Coupling an advanced particle microphysics model with WRF-Chem and improving aerosol-climate interaction simulations at regional scales

The main objectives of this project are to improve simulations of the aerosol processes in the WRF-Chem and to investigate the aerosol-climate interactions at regional scales. Under the support of this project, we have successfully incorporated a computationally efficient advanced particle microphysics (APM) model, which has been previously incorporated into a global chemistry transport model (GEOS-Chem), into the framework of the WRF-Chem as an additional aerosol scheme (Luo and Yu, 2011). We have also developed a scheme for calculating regional aerosol optical depth (AOD) from detailed aerosol information resolved by the WRF-Chem-APM model (Yu et al., 2012). Our studies using WRF-Chem-APM show that secondary particles formed via ion-mediated nucleation (IMN) dominate particle number abundance (Luo and Yu, 2011) and aerosol AOD (Yu et al., 2012a) in central and eastern US. More recent applications indicate that secondary particles have significant effect on clouds and the APM improves the ability of WRF-Chem in predicting key cloud properties (Luo and Yu, 2012).
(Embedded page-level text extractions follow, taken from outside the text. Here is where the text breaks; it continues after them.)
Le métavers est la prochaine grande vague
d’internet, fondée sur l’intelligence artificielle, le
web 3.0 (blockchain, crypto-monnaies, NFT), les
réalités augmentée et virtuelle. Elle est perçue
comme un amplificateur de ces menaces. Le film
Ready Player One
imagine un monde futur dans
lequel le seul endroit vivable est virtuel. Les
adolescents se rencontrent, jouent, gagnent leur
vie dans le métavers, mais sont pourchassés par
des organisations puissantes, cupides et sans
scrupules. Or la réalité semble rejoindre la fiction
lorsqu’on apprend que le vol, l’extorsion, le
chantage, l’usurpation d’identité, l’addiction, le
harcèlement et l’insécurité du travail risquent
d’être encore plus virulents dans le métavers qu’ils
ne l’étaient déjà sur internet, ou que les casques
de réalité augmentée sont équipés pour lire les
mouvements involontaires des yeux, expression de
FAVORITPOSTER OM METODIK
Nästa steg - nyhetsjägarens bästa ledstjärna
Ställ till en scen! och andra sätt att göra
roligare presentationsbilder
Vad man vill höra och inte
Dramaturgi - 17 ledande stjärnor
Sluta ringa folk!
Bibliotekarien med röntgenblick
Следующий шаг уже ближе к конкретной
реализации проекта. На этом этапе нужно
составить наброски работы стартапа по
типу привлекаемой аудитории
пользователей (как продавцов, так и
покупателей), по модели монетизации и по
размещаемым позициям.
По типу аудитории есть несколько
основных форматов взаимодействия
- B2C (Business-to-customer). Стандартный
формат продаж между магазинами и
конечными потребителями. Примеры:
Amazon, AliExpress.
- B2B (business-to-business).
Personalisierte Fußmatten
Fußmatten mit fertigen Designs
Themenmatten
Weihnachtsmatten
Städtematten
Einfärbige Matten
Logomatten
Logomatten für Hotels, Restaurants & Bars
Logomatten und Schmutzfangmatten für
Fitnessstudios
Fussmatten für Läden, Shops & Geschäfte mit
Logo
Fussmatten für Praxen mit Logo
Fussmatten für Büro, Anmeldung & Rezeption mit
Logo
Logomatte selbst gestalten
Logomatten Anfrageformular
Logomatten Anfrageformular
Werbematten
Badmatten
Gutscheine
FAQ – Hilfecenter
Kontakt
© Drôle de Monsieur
In collaborative efforts relevant to aerosol-climate interaction and with partial support from this DOE project, we have contributed to the development and initial application of the Global-Through-Urban Weather Research and Forecasting Model with Chemistry (GU-WRF/Chem) (Zhang et al., 2012), the study of aerosol direct radiative forcing with GEOS-Chem-APM (Ma et al., 2012), the investigation of effect of spectral-dependent surface albedo on Saharan dust direct radiative forcing (Ma and Yu, 2012), and the study of indirect radiative forcing by ion-mediated nucleation of aerosol with CAM5 (Yu et al., 2012b).